Or, la "précarité", cette temporalité professionnelle construite socialement comme problématique pourrait en outre, comme nous le découvrirons au fil de cette recherche, masquer une temporalité professionnelle toute aussi, si ce n'est davantage, problématique : celle du rythme professionnel. Nous le verrons, plus encore que la temporalité déterminée des contrats de travail, les rythmes imposés par les nouvelles organisations du travail pourraient empêcher la mise en place de processus de socialisation professionnelle support d'identité tant professionnelle que sociale, en écartant de nombreux jeunes qui ne peuvent ou ne veulent s'y plier.

La question de la temporalité professionnelle, qu'elle se décline en termes de "précarité" ou de "rythme", nécessite une approche sexuellement différenciée du problème.

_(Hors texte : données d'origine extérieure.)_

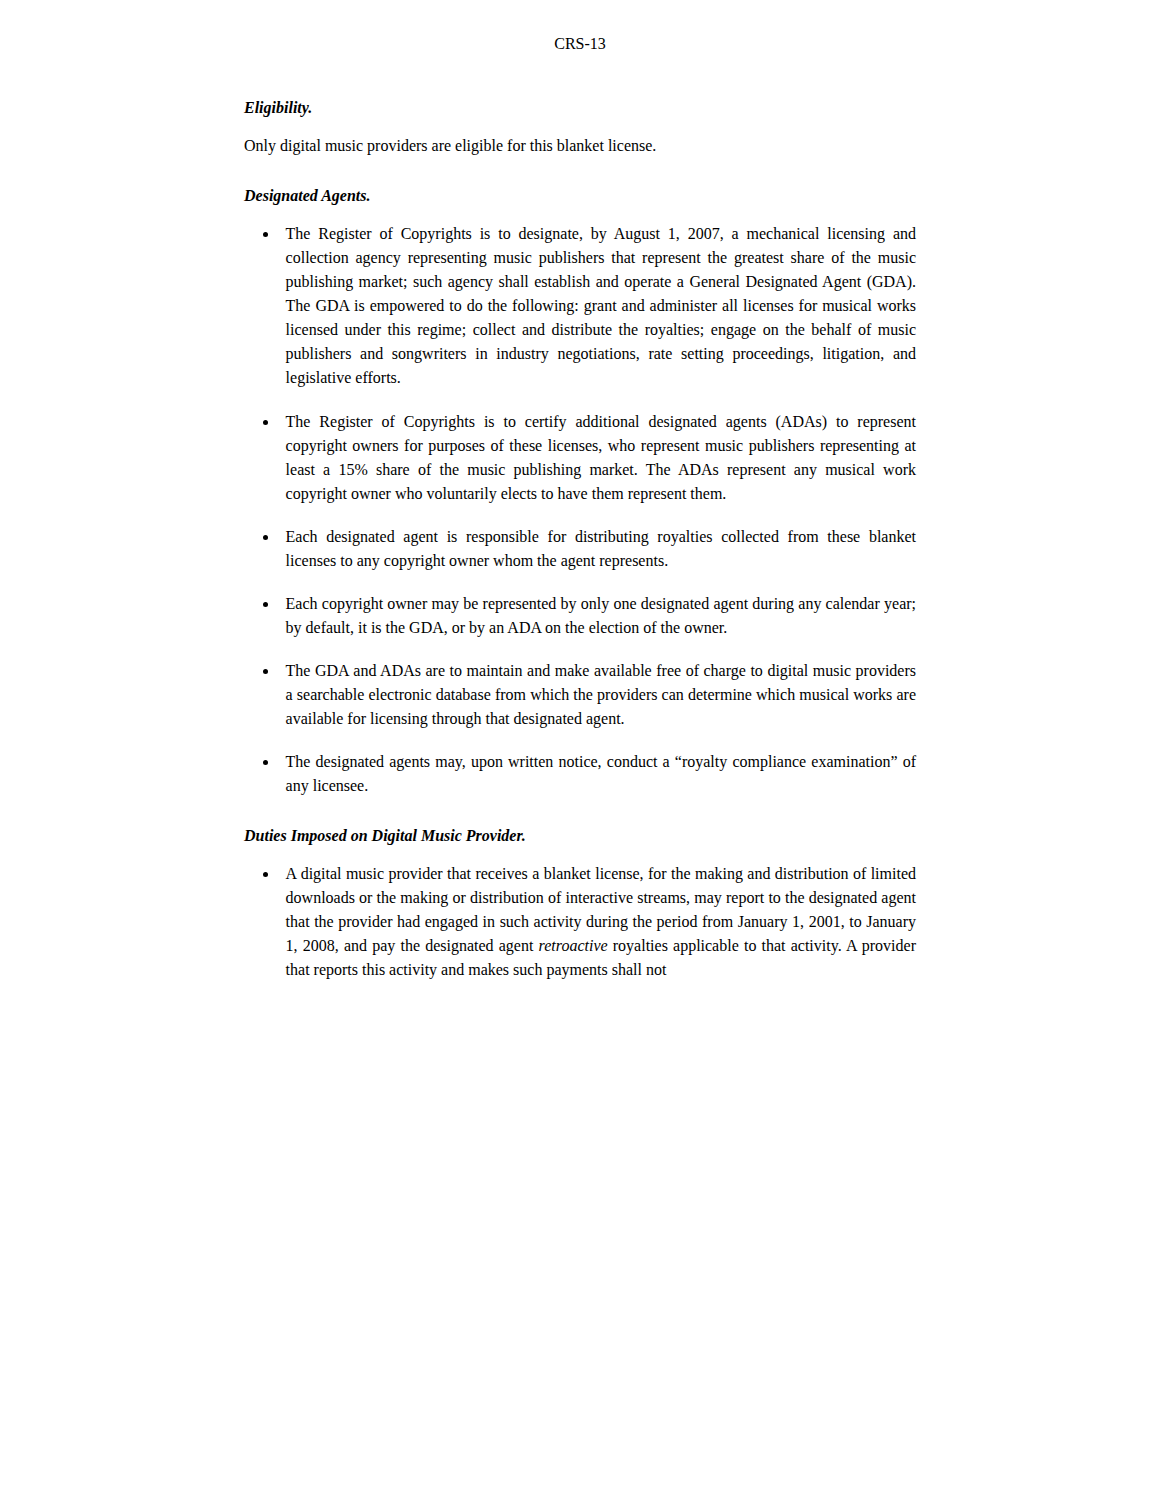CRS-13
Eligibility.
Only digital music providers are eligible for this blanket license.
Designated Agents.
The Register of Copyrights is to designate, by August 1, 2007, a mechanical licensing and collection agency representing music publishers that represent the greatest share of the music publishing market; such agency shall establish and operate a General Designated Agent (GDA). The GDA is empowered to do the following: grant and administer all licenses for musical works licensed under this regime; collect and distribute the royalties; engage on the behalf of music publishers and songwriters in industry negotiations, rate setting proceedings, litigation, and legislative efforts.
The Register of Copyrights is to certify additional designated agents (ADAs) to represent copyright owners for purposes of these licenses, who represent music publishers representing at least a 15% share of the music publishing market. The ADAs represent any musical work copyright owner who voluntarily elects to have them represent them.
Each designated agent is responsible for distributing royalties collected from these blanket licenses to any copyright owner whom the agent represents.
Each copyright owner may be represented by only one designated agent during any calendar year; by default, it is the GDA, or by an ADA on the election of the owner.
The GDA and ADAs are to maintain and make available free of charge to digital music providers a searchable electronic database from which the providers can determine which musical works are available for licensing through that designated agent.
The designated agents may, upon written notice, conduct a “royalty compliance examination” of any licensee.
Duties Imposed on Digital Music Provider.
A digital music provider that receives a blanket license, for the making and distribution of limited downloads or the making or distribution of interactive streams, may report to the designated agent that the provider had engaged in such activity during the period from January 1, 2001, to January 1, 2008, and pay the designated agent retroactive royalties applicable to that activity. A provider that reports this activity and makes such payments shall not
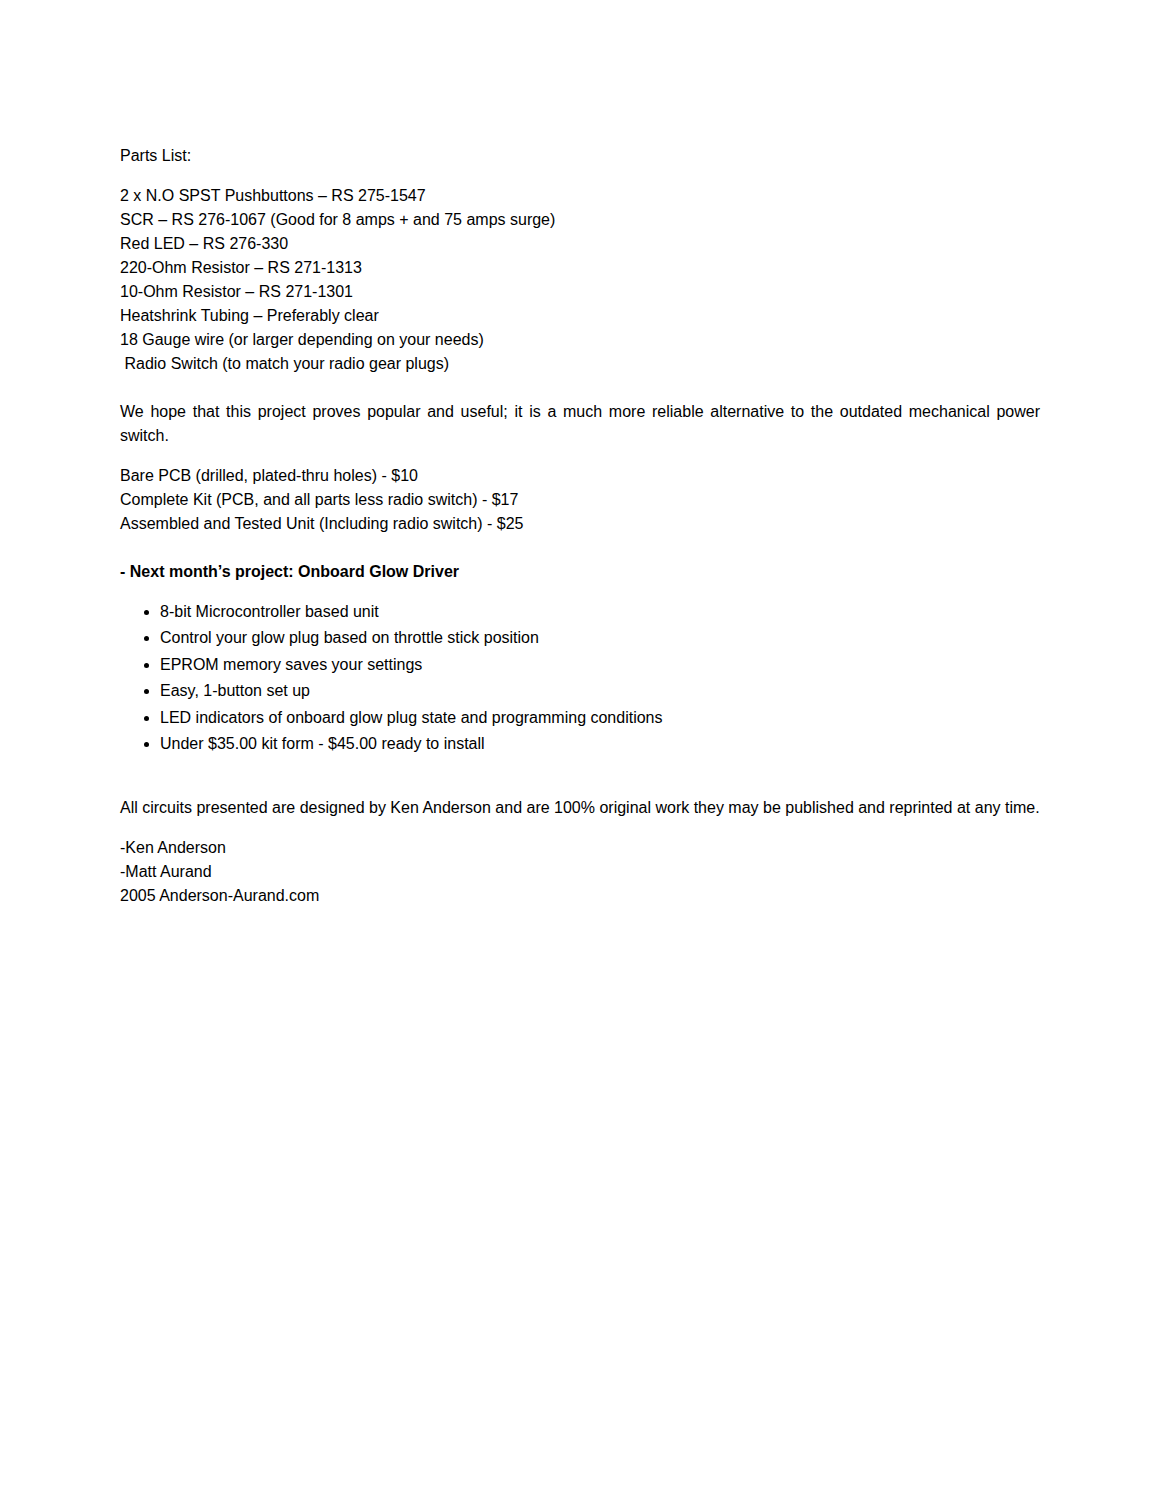Parts List:
2 x N.O SPST Pushbuttons – RS 275-1547
SCR – RS 276-1067 (Good for 8 amps + and 75 amps surge)
Red LED – RS 276-330
220-Ohm Resistor – RS 271-1313
10-Ohm Resistor – RS 271-1301
Heatshrink Tubing – Preferably clear
18 Gauge wire (or larger depending on your needs)
Radio Switch (to match your radio gear plugs)
We hope that this project proves popular and useful; it is a much more reliable alternative to the outdated mechanical power switch.
Bare PCB (drilled, plated-thru holes) - $10
Complete Kit (PCB, and all parts less radio switch) - $17
Assembled and Tested Unit (Including radio switch) - $25
- Next month’s project: Onboard Glow Driver
8-bit Microcontroller based unit
Control your glow plug based on throttle stick position
EPROM memory saves your settings
Easy, 1-button set up
LED indicators of onboard glow plug state and programming conditions
Under $35.00 kit form - $45.00 ready to install
All circuits presented are designed by Ken Anderson and are 100% original work they may be published and reprinted at any time.
-Ken Anderson
-Matt Aurand
2005 Anderson-Aurand.com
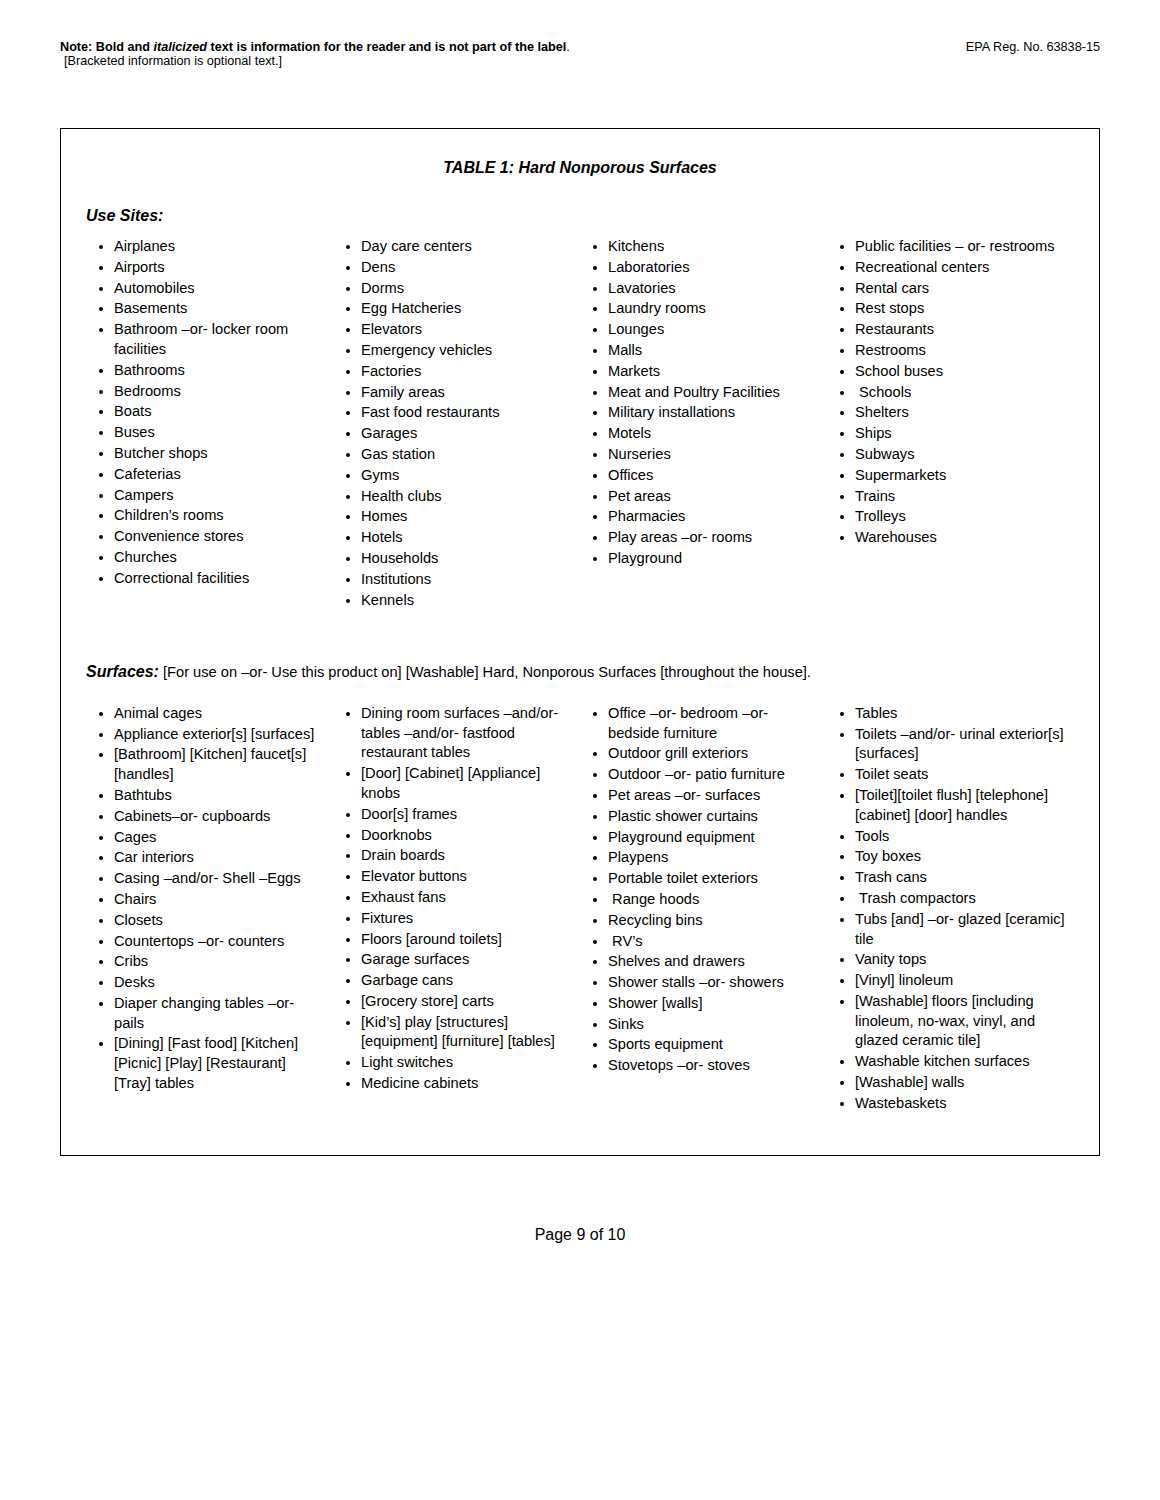Note: Bold and italicized text is information for the reader and is not part of the label.
[Bracketed information is optional text.]
EPA Reg. No. 63838-15
TABLE 1: Hard Nonporous Surfaces
Use Sites:
Airplanes
Airports
Automobiles
Basements
Bathroom –or- locker room facilities
Bathrooms
Bedrooms
Boats
Buses
Butcher shops
Cafeterias
Campers
Children’s rooms
Convenience stores
Churches
Correctional facilities
Day care centers
Dens
Dorms
Egg Hatcheries
Elevators
Emergency vehicles
Factories
Family areas
Fast food restaurants
Garages
Gas station
Gyms
Health clubs
Homes
Hotels
Households
Institutions
Kennels
Kitchens
Laboratories
Lavatories
Laundry rooms
Lounges
Malls
Markets
Meat and Poultry Facilities
Military installations
Motels
Nurseries
Offices
Pet areas
Pharmacies
Play areas –or- rooms
Playground
Public facilities – or- restrooms
Recreational centers
Rental cars
Rest stops
Restaurants
Restrooms
School buses
Schools
Shelters
Ships
Subways
Supermarkets
Trains
Trolleys
Warehouses
Surfaces: [For use on –or- Use this product on] [Washable] Hard, Nonporous Surfaces [throughout the house].
Animal cages
Appliance exterior[s] [surfaces]
[Bathroom] [Kitchen] faucet[s] [handles]
Bathtubs
Cabinets–or- cupboards
Cages
Car interiors
Casing –and/or- Shell –Eggs
Chairs
Closets
Countertops –or- counters
Cribs
Desks
Diaper changing tables –or- pails
[Dining] [Fast food] [Kitchen] [Picnic] [Play] [Restaurant] [Tray] tables
Dining room surfaces –and/or- tables –and/or- fastfood restaurant tables
[Door] [Cabinet] [Appliance] knobs
Door[s] frames
Doorknobs
Drain boards
Elevator buttons
Exhaust fans
Fixtures
Floors [around toilets]
Garage surfaces
Garbage cans
[Grocery store] carts
[Kid’s] play [structures] [equipment] [furniture] [tables]
Light switches
Medicine cabinets
Office –or- bedroom –or- bedside furniture
Outdoor grill exteriors
Outdoor –or- patio furniture
Pet areas –or- surfaces
Plastic shower curtains
Playground equipment
Playpens
Portable toilet exteriors
Range hoods
Recycling bins
RV’s
Shelves and drawers
Shower stalls –or- showers
Shower [walls]
Sinks
Sports equipment
Stovetops –or- stoves
Tables
Toilets –and/or- urinal exterior[s] [surfaces]
Toilet seats
[Toilet][toilet flush] [telephone] [cabinet] [door] handles
Tools
Toy boxes
Trash cans
Trash compactors
Tubs [and] –or- glazed [ceramic] tile
Vanity tops
[Vinyl] linoleum
[Washable] floors [including linoleum, no-wax, vinyl, and glazed ceramic tile]
Washable kitchen surfaces
[Washable] walls
Wastebaskets
Page 9 of 10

La "précarité professionnelle", nous avons eu l'occasion de le mettre en évidence dans la première partie de ce travail, se décline selon des modalités marquées par la différence des sexes. La "précarité" se découpe en effet selon une ligne de partage fortement sexuée. Travail à temps plein mais à durée déterminée pour les hommes, comme l'illustre le travail intérimaire, et travail à temps partiel et à durée indéterminée ou de plus en plus déterminée pour les femmes, comme l'illustre le Contrat Emploi Solidarité.

Le "rythme du travail" nécessite de la même façon une approche sexuellement différenciée de la question. Nous aurons l'occasion de le voir au cours de l'analyse des entretiens qui va suivre, le "rythme du temps du travail" - qu'il s'agisse d'aborder la question des cadences, de l'annualisation du temps de travail, de l'organisation temps professionnel-temps non-professionnel, ou encore de la gestion temporelle de la maternité - est une question qui doit être appréhendée selon des modalités différentes pour les hommes et pour les femmes. Nous verrons comment cette complexe problématique du "rythme de travail" est appropriée différentiellement par les hommes et par les femmes et comment ils apportent des réponses différentes à la gestion de ce qui constitue pour eux un "problème".

Dès lors, il ne s'agit pas seulement de poser la précarité professionnelle comme cause d'impossibles constructions de processus de socialisation professionnelle, mais de pointer comment la difficulté de s'adapter aux rythmes professionnels imposés par les entreprises induit des rapports au travail où le problème social de la précarité peut devenir secondaire.

C'est en conséquence, au-delà de l'identité professionnelle, la construction de l'identité sociale qui pourrait être réinterrogée par ces deux problèmes sociaux distincts mais conjugués des temporalités professionnelles - précarité et rythme de travail - dans la mesure où l'identité professionnelle se construit comme pilier central de l'identité sociale, et ce, davantage pour les hommes que pour les femmes.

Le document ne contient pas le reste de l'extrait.